I decided to finally learn QT and started to read the “C++ GUI Programming with Qt 4” (first edition) which is available online. The book comes in a zip file that unzips to a huge, 51MB, pdf file. Even when considering the book is quite long (556 pages), the file size is very large compared to what one is used to except. The huge file size made reading the PDF less convinient, as one notices a considerable delay when opening it (especially if the PDF resides on some portable storage), so I’ve decided to play a little and see what I can do about it.
I decided to try and re-distill the book’s PDF by printing it through the default PDF printer that comes with KDE, and voilà , the newly printed PDF weighted only 5.5MB, almost 10% of the original file size. I’m not sure what bloat is getting removed as I don’t see any loss of quality except that the bookmarks and links inside the PDF were lost. I’ve also tested successfully the technique with a 30MB and 26.2MB PDFs of other books I have and it resulted in 6.7MB and 6.8MB re-distilled PDFs (respectively).

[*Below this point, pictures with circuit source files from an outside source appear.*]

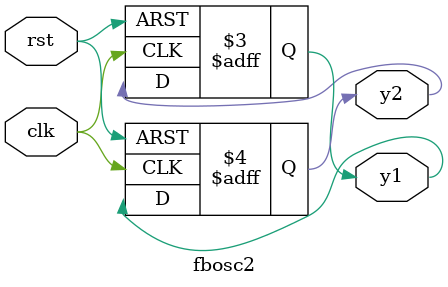
<source format=v>

module fbosc2 (//INPUT
						clk,
						rst,
					  //OUTPUT
						y1,
						y2
					  );
//********************************************************
//DEFINE PARAMETER //
//********************************************************


//********************************************************
//DEFINE INPUT //
//********************************************************
input clk, rst;
//********************************************************
//DEFINE OUTPUT //
//********************************************************
output y1, y2;
//********************************************************
//OUTPUT ATRIBUTE //
//********************************************************
//REGS
reg y1, y2;

//WIRES



//********************************************************
//MODULE  REGISTERS/WIRES DEFINE //
//********************************************************




//********************************************************
//INSTANCE MODULE //
//********************************************************



//********************************************************
//MAIN CODE //
//********************************************************
always @(posedge clk,posedge rst)
begin 
	if(rst) y2 <=1;
	else y2 <= y1;
end


always @(posedge clk,posedge rst)
begin 
	if(rst) y1 <=0;
	else y1 <= y2;
end

//********************************************************//
endmodule







</source>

So it seems one can greatly reduce big PDFs by re-distilling them using a simple PDF printer, at the cost of losing the bookmarks and links in the PDF (which I believe may be worth it depending on the original file size). It would be interesting to figure out a way to apply this technique but still maintain the bookmarks and links, if it’s possible at all.
Did you ever find out how to do this? as in distill but keep the links?
I did further testing after writing the post. If I remember correctly, the thing was that the original pdf wasn’t compressed. When I ran it through the distiller, it created a new, compressed pdf.
Compressing the pdf could also be done using pdftk, this should be a superior way as you will keep the links and bookmarks.